U.S. cyber security company Symantec has revealed the existence of a new Iranian proxy hacking group they have named ‘Leafminer’ and that have been operating since early 2017. Leafminer is engaged in cyber espionage against government and commercial targets throughout the Middle East, to include Saudi Arabia, Lebanon, Israel, UAE, Kuwait, Qatar, Bahrain, Egypt, and Afghanistan.
Symantec’s analysis of Leafminer suggests that it adheres to a particular Iranian approach to cyber espionage and warfare, namely through its use of proxies and the use of well-known cyber tools (as opposed to unique and purpose-built tools), even though the company is careful not to explicitly link the group to the Iranian government.
According to Symatec, Leafminer has been operating since at least early 2017 and is engaged in cyber espionage against over 800 targets that include government departments and security services, financial services, utilities and energy companies, telecommunication companies, and transportation and airlines, among others. Leafminer seem to be most active in the Kingdom of Saudi Arabia, Lebanon, Israel, and Kuwait.
“[Leafminer’s] ambitious goal of targeting at least 800 different organizations across the Middle East is what sets them apart,” from other Iranian proxy groups, said Vikram Thakur, technical director at Symantec.
Symantec believe that Leafminer uses three methods for acquiring the information it seeks:
- Compromised web servers and so-called ‘watering hole’ websites. According to Symantec, Leafminer creates false-flag websites on compromised web servers that lure would-be victims. These websites are infected with malicious code that once accessed by the victim provide Leafminer with access to the networks they are interested in. Symantec notes that the malicious code and method used by Leafminder in creating watering-hole websites is the same as the Russian-linked ‘Dragonfly’ hacker group that has been attacking energy sector targets in Turkey, Switzerland, and the United States;
- Vulnerability scans and exploitation techniques. Leafminer are thought to scan their targeted networks and computers regularly and are quick to exploit newly discovered vulnerabilities and software flaws, thus gaining access. Symantec also believe that Leafminer have repurposed and used a tool originally developed by the U.S. National Security Agency (NSA) and Central Intelligence Agency (CIA), but were either leaked or stolen and then publicly released by the Shadow Brokers group that is thought to be linked to Russian intelligence services;
- Brute-force password hacking, also known as Dictionary attacks. Symantec report that Leafminer also uses Dictionary attacks against targeted computers and databases. Dictionary attacks use widely available software and methods to guess passwords by using computing power to rapidly and repeatedly use a recombination of letters and numbers until a correct password is found.
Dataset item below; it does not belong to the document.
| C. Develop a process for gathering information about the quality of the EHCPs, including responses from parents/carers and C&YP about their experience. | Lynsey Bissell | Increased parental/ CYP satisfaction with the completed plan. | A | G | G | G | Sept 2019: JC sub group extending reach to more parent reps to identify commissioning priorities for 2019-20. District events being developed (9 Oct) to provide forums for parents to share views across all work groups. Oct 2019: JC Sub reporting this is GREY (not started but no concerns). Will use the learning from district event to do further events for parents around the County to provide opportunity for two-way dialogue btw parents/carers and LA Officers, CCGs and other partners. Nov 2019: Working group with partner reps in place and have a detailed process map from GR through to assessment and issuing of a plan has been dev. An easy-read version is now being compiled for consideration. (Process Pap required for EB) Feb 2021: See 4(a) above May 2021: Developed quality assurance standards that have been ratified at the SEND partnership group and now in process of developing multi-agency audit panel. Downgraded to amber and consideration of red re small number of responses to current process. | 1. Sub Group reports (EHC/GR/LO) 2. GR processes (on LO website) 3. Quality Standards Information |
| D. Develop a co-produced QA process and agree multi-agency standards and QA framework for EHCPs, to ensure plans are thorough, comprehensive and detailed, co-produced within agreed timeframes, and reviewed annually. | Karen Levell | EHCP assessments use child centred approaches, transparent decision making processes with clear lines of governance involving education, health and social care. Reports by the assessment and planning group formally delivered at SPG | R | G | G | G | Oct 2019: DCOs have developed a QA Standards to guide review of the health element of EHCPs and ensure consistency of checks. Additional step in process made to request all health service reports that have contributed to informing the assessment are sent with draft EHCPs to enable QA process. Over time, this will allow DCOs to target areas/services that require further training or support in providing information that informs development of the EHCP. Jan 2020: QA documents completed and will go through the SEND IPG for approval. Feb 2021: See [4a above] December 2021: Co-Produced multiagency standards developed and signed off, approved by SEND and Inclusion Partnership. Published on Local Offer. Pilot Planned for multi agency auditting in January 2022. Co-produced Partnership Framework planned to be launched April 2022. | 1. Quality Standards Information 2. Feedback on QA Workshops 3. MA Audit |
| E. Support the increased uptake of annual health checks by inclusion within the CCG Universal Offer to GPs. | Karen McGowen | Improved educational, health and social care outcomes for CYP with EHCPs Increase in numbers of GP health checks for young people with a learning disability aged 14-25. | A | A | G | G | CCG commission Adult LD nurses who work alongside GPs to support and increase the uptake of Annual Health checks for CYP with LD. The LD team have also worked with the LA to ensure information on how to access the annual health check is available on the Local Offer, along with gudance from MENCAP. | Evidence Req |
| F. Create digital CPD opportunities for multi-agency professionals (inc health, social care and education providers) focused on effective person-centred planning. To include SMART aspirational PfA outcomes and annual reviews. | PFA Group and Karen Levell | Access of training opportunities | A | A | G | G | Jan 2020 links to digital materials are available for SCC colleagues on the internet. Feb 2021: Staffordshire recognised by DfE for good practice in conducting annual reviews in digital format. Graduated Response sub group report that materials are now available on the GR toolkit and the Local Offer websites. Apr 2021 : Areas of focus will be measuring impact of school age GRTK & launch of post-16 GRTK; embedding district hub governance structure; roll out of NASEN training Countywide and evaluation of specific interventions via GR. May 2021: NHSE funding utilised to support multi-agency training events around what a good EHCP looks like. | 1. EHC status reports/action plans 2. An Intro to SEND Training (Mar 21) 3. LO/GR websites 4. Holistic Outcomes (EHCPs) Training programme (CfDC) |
Symantec claim that Leafminer, while mostly reliant on existing exploitation tools, did develop its own Malware to move the stolen data from host computers and databases to a server operated by the group in Azerbaijan. From there, it is thought that the stolen data is then transferred to a server located in Iran where it is presumably passed on to Iranian intelligence services for analysis and possible further exploitation.
Based on its analysis, Symantec believe that Leafminer are relatively inexperienced compared to other Iranian proxy cyber groups, an assessment based on the poor operational security of the group that led to its prompt discovery and exposure.
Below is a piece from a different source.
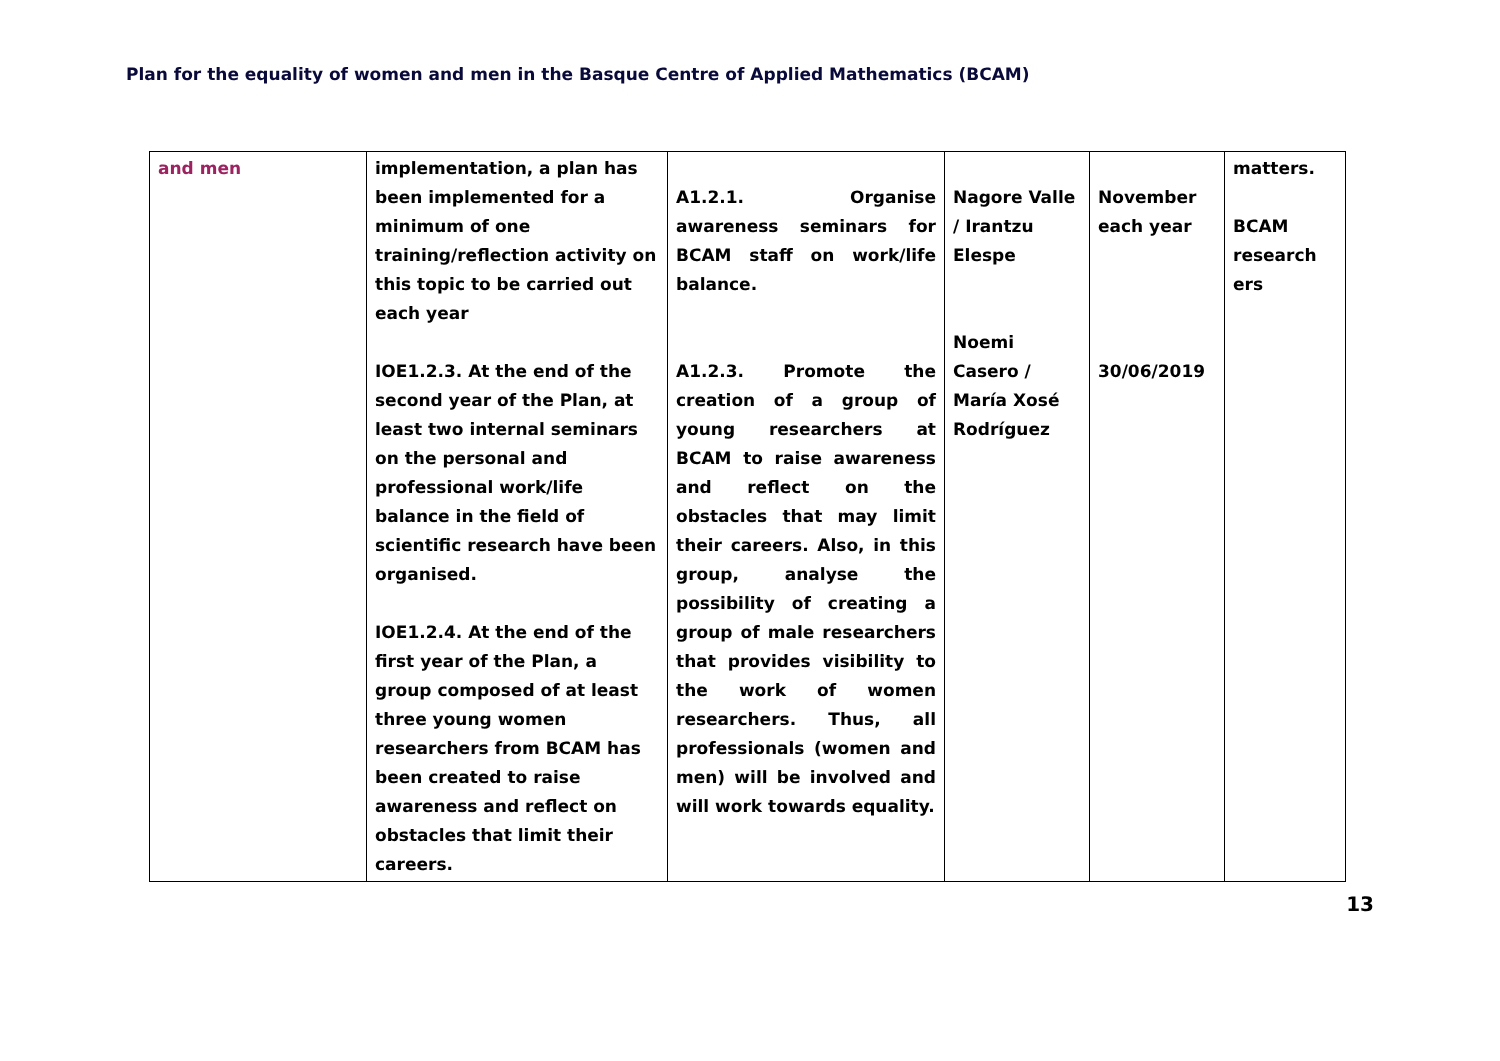Plan for the equality of women and men in the Basque Centre of Applied Mathematics (BCAM)
| and men | implementation, a plan has been implemented for a minimum of one training/reflection activity on this topic to be carried out each year IOE1.2.3. At the end of the second year of the Plan, at least two internal seminars on the personal and professional work/life balance in the field of scientific research have been organised. IOE1.2.4. At the end of the first year of the Plan, a group composed of at least three young women researchers from BCAM has been created to raise awareness and reflect on obstacles that limit their careers. | A1.2.1. Organise awareness seminars for BCAM staff on work/life balance. A1.2.3. Promote the creation of a group of young researchers at BCAM to raise awareness and reflect on the obstacles that may limit their careers. Also, in this group, analyse the possibility of creating a group of male researchers that provides visibility to the work of women researchers. Thus, all professionals (women and men) will be involved and will work towards equality. | Nagore Valle / Irantzu Elespe Noemi Casero / María Xosé Rodríguez | November each year 30/06/2019 | matters. BCAM research ers |
13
Iran has demonstrated a preference for using deniable proxy groups for the majority of its cyber operations. Leafminer, while relatively inexperienced when compared to other Iranian cyber proxy groups, seems to adhere to Iranian methods that emphasize the use of pre-existing tools and exploits, to include repurposed (yet powerful) tools such as Stuxnet (the Iranian, repurposed version becoming Shamoon) and the NSA/CIA tools that were released by the Shadow Brokers.
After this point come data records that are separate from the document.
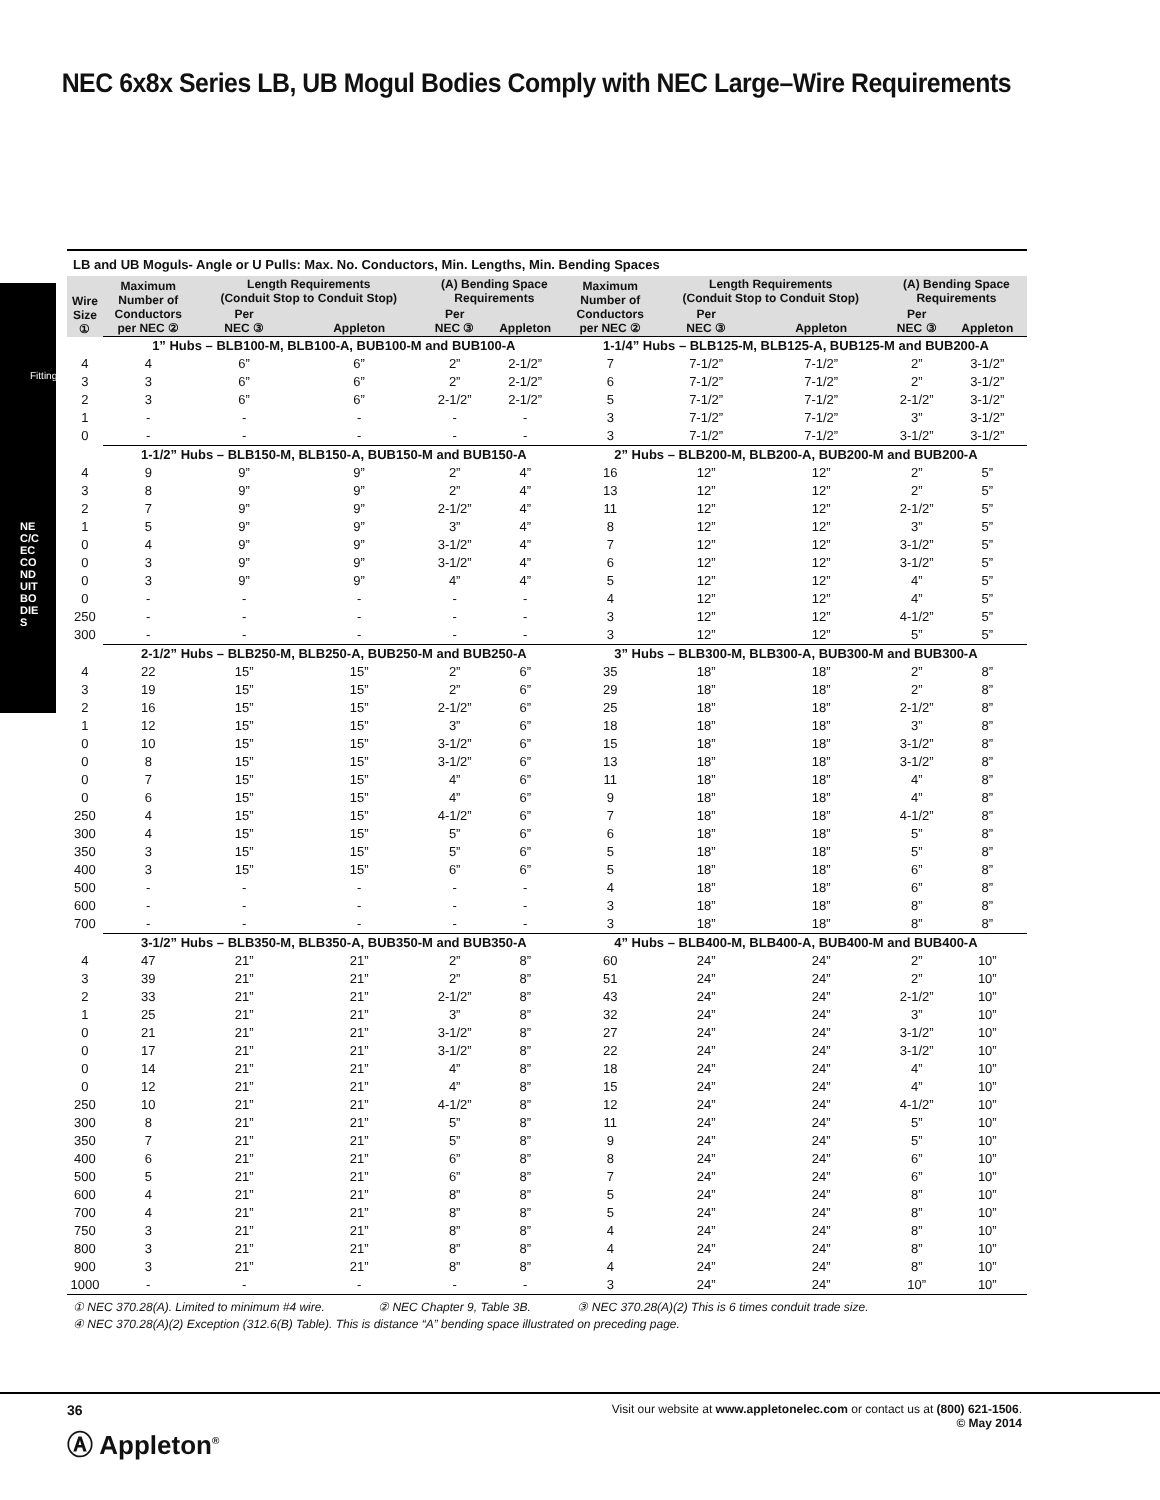NEC 6x8x Series LB, UB Mogul Bodies Comply with NEC Large–Wire Requirements
LB and UB Moguls- Angle or U Pulls: Max. No. Conductors, Min. Lengths, Min. Bending Spaces
| Wire Size ① | Maximum Number of Conductors per NEC ② | Length Requirements (Conduit Stop to Conduit Stop) | | (A) Bending Space Requirements | | Maximum Number of Conductors per NEC ② | Length Requirements (Conduit Stop to Conduit Stop) | | (A) Bending Space Requirements | |
| --- | --- | --- | --- | --- | --- | --- | --- | --- | --- | --- |
| | | Per NEC ③ | Appleton | Per NEC ③ | Appleton | | Per NEC ③ | Appleton | Per NEC ③ | Appleton |
| | 1” Hubs – BLB100-M, BLB100-A, BUB100-M and BUB100-A | | | | | 1-1/4” Hubs – BLB125-M, BLB125-A, BUB125-M and BUB200-A | | | | |
| 4 | 4 | 6” | 6” | 2” | 2-1/2” | 7 | 7-1/2” | 7-1/2” | 2” | 3-1/2” |
| 3 | 3 | 6” | 6” | 2” | 2-1/2” | 6 | 7-1/2” | 7-1/2” | 2” | 3-1/2” |
| 2 | 3 | 6” | 6” | 2-1/2” | 2-1/2” | 5 | 7-1/2” | 7-1/2” | 2-1/2” | 3-1/2” |
| 1 | - | - | - | - | - | 3 | 7-1/2” | 7-1/2” | 3” | 3-1/2” |
| 0 | - | - | - | - | - | 3 | 7-1/2” | 7-1/2” | 3-1/2” | 3-1/2” |
| | 1-1/2” Hubs – BLB150-M, BLB150-A, BUB150-M and BUB150-A | | | | | 2” Hubs – BLB200-M, BLB200-A, BUB200-M and BUB200-A | | | | |
| 4 | 9 | 9” | 9” | 2” | 4” | 16 | 12” | 12” | 2” | 5” |
| 3 | 8 | 9” | 9” | 2” | 4” | 13 | 12” | 12” | 2” | 5” |
| 2 | 7 | 9” | 9” | 2-1/2” | 4” | 11 | 12” | 12” | 2-1/2” | 5” |
| 1 | 5 | 9” | 9” | 3” | 4” | 8 | 12” | 12” | 3” | 5” |
| 0 | 4 | 9” | 9” | 3-1/2” | 4” | 7 | 12” | 12” | 3-1/2” | 5” |
| 0 | 3 | 9” | 9” | 3-1/2” | 4” | 6 | 12” | 12” | 3-1/2” | 5” |
| 0 | 3 | 9” | 9” | 4” | 4” | 5 | 12” | 12” | 4” | 5” |
| 0 | - | - | - | - | - | 4 | 12” | 12” | 4” | 5” |
| 250 | - | - | - | - | - | 3 | 12” | 12” | 4-1/2” | 5” |
| 300 | - | - | - | - | - | 3 | 12” | 12” | 5” | 5” |
| | 2-1/2” Hubs – BLB250-M, BLB250-A, BUB250-M and BUB250-A | | | | | 3” Hubs – BLB300-M, BLB300-A, BUB300-M and BUB300-A | | | | |
| 4 | 22 | 15” | 15” | 2” | 6” | 35 | 18” | 18” | 2” | 8” |
| 3 | 19 | 15” | 15” | 2” | 6” | 29 | 18” | 18” | 2” | 8” |
| 2 | 16 | 15” | 15” | 2-1/2” | 6” | 25 | 18” | 18” | 2-1/2” | 8” |
| 1 | 12 | 15” | 15” | 3” | 6” | 18 | 18” | 18” | 3” | 8” |
| 0 | 10 | 15” | 15” | 3-1/2” | 6” | 15 | 18” | 18” | 3-1/2” | 8” |
| 0 | 8 | 15” | 15” | 3-1/2” | 6” | 13 | 18” | 18” | 3-1/2” | 8” |
| 0 | 7 | 15” | 15” | 4” | 6” | 11 | 18” | 18” | 4” | 8” |
| 0 | 6 | 15” | 15” | 4” | 6” | 9 | 18” | 18” | 4” | 8” |
| 250 | 4 | 15” | 15” | 4-1/2” | 6” | 7 | 18” | 18” | 4-1/2” | 8” |
| 300 | 4 | 15” | 15” | 5” | 6” | 6 | 18” | 18” | 5” | 8” |
| 350 | 3 | 15” | 15” | 5” | 6” | 5 | 18” | 18” | 5” | 8” |
| 400 | 3 | 15” | 15” | 6” | 6” | 5 | 18” | 18” | 6” | 8” |
| 500 | - | - | - | - | - | 4 | 18” | 18” | 6” | 8” |
| 600 | - | - | - | - | - | 3 | 18” | 18” | 8” | 8” |
| 700 | - | - | - | - | - | 3 | 18” | 18” | 8” | 8” |
| | 3-1/2” Hubs – BLB350-M, BLB350-A, BUB350-M and BUB350-A | | | | | 4” Hubs – BLB400-M, BLB400-A, BUB400-M and BUB400-A | | | | |
| 4 | 47 | 21” | 21” | 2” | 8” | 60 | 24” | 24” | 2” | 10” |
| 3 | 39 | 21” | 21” | 2” | 8” | 51 | 24” | 24” | 2” | 10” |
| 2 | 33 | 21” | 21” | 2-1/2” | 8” | 43 | 24” | 24” | 2-1/2” | 10” |
| 1 | 25 | 21” | 21” | 3” | 8” | 32 | 24” | 24” | 3” | 10” |
| 0 | 21 | 21” | 21” | 3-1/2” | 8” | 27 | 24” | 24” | 3-1/2” | 10” |
| 0 | 17 | 21” | 21” | 3-1/2” | 8” | 22 | 24” | 24” | 3-1/2” | 10” |
| 0 | 14 | 21” | 21” | 4” | 8” | 18 | 24” | 24” | 4” | 10” |
| 0 | 12 | 21” | 21” | 4” | 8” | 15 | 24” | 24” | 4” | 10” |
| 250 | 10 | 21” | 21” | 4-1/2” | 8” | 12 | 24” | 24” | 4-1/2” | 10” |
| 300 | 8 | 21” | 21” | 5” | 8” | 11 | 24” | 24” | 5” | 10” |
| 350 | 7 | 21” | 21” | 5” | 8” | 9 | 24” | 24” | 5” | 10” |
| 400 | 6 | 21” | 21” | 6” | 8” | 8 | 24” | 24” | 6” | 10” |
| 500 | 5 | 21” | 21” | 6” | 8” | 7 | 24” | 24” | 6” | 10” |
| 600 | 4 | 21” | 21” | 8” | 8” | 5 | 24” | 24” | 8” | 10” |
| 700 | 4 | 21” | 21” | 8” | 8” | 5 | 24” | 24” | 8” | 10” |
| 750 | 3 | 21” | 21” | 8” | 8” | 4 | 24” | 24” | 8” | 10” |
| 800 | 3 | 21” | 21” | 8” | 8” | 4 | 24” | 24” | 8” | 10” |
| 900 | 3 | 21” | 21” | 8” | 8” | 4 | 24” | 24” | 8” | 10” |
| 1000 | - | - | - | - | - | 3 | 24” | 24” | 10” | 10” |
① NEC 370.28(A). Limited to minimum #4 wire. ② NEC Chapter 9, Table 3B. ③ NEC 370.28(A)(2) This is 6 times conduit trade size.
④ NEC 370.28(A)(2) Exception (312.6(B) Table). This is distance “A” bending space illustrated on preceding page.
36
Ⓐ Appleton<sup>®</sup>
Visit our website at www.appletonelec.com or contact us at (800) 621-1506.
© May 2014
Fittings
NEC/CEC CONDUIT BODIES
The existence of Leafminer comes at a time when Iran is engaged in a wider proxy conflict with Saudi Arabia and UAE in Yemen, and is under increasing pressure from the United States and Israel. Iran has a track record in using proxy cyber groups as an additional tool in its irregular conflicts with opponents, and as a response to diplomatic and economic pressure.
While Leafminer’s exposure was due to poor operational security by its members, Iranian proxy cyber groups are gaining a reputation for carrying out damaging and even sophisticated cyber operations. Many analysts assume that while Leafminer has been exposed, other Iranian cyber proxy groups are likely operating undetected throughout the Middle East and beyond.